Bosonetto v. Richmond
No. 2011-183, 6/29/2012
This is another in a series of cases in recent years illustrating the importance of strict compliance with statutory deadlines in land use appeals. Under RSA 674:41, I no building permit may be issued for the erection of a building for property on a Class VI or private road unless the governing body authorizes it. If the governing body denies a permit, the owner may appeal to the zoning board of adjustment under RSA 674:41, II, under which the ZBA "may make any reasonable exception" and authorize the permit if certain criteria are met. Bosonetto was denied a permit to replace an existing mobile home with a larger three-bedroom house in a different location on property situated on a private road, and he appealed to the ZBA. After a public hearing and site visit, the ZBA deliberated the matter on August 10, 2009 and voted to deny the application "based on the criteria of RSA 674:41." Bosonetto was present. A week later the ZBA convened and adopted a written notice of decision on the case, which was placed on file for public inspection the following day, August 18, 2009. On August 24 a clerk provided Bosonetto with written instructions for further appeal, which stated that a motion for rehearing "must be made within 30 days after the decision is filed and first becomes available for public inspection." The instructions also recommended that applicants familiarize themselves with the New Hampshire statutes concerning planning and zoning before pursuing appeals. Bosonetto filed a motion for rehearing on September 14, 2009, more than 30 days after the oral denial of the application, but less than 30 days after the ZBA adopted a written notice of decision. The ZBA denied the motion on the ground that it was not timely filed under RSA 677:2, which requires that motions for rehearing be filed "within 30 days after any order or decision of the zoning board of adjustment…." [The written instructions provided to Bosonetto accurately reflected what RSA 677:2 had provided prior to January 1, 2001.]

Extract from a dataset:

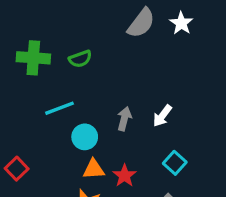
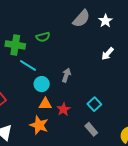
green cross: (33, 58) -> (15, 45), moved
cyan line: (59, 108) -> (28, 66), turned 48
white arrow: (162, 116) -> (108, 54), moved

Bosonetto filed suit claiming (1) his request for rehearing was in fact timely under RSA 677:2; and (2) the Town misled him about the deadline and should be prohibited by "estoppel" from relying on the true deadline. The suit also sought a declaratory judgment that (3) he had a constitutional vested right to replace the mobile home with a house; and (4) RSA 674:41 is unconstitutional insofar as it applies to lawful preexisting uses. The trial court denied relief on all counts.
On appeal the Supreme Court upheld the ZBA and the trial court. First, the Court rejected Bosonetto's interpretation of RSA 677:2. The statute allows a party to amend a previously filed motion for rehearing up to 30 days after the written decision is produced, but the initial motion must be filed within 30 days of the vote to approve or disapprove an application.
Next the Court rejected Bosonetto's estoppel claim. In some cases, when a municipal official makes an incorrect representation of fact, the official will later be prevented from denying the truth of the misstatement when another party has reasonably relied on the misstatement. (See "Understanding the Concept of Municipal Estoppel," New Hampshire Town and City, July/August 2008, available here.) In this instance the written advice to become familiar with the statutes indicated that the misstatement of the law in the appeal directions was not intended to induce reliance by Bosonetto or other applicants. The Court also noted that timely filing is an issue of subject matter jurisdiction, which cannot be conferred by estoppel.
Turning to the constitutional claims, the Court first noted that Bosonetto had failed to exhaust available administrative remedies when he filed a late motion for rehearing. A party will be allowed to raise issues outside the administrative process only when they are "peculiarly suited to judicial rather than administrative treatment and no other adequate remedy is available." Here the vested rights claim was that the mobile home was a prior existing nonconforming use, and the replacement house would merely constitute a continuation of the use. The Court found that this would involve the factual issue of whether the house would be a substantial expansion of the previous use, an issue that is not peculiarly suited to the judicial process and therefore must be resolved in the administrative process. Without a finding on the expansion question, the claim of unconstitutionality of RSA 674:41 is purely hypothetical and not proper for a declaratory judgment.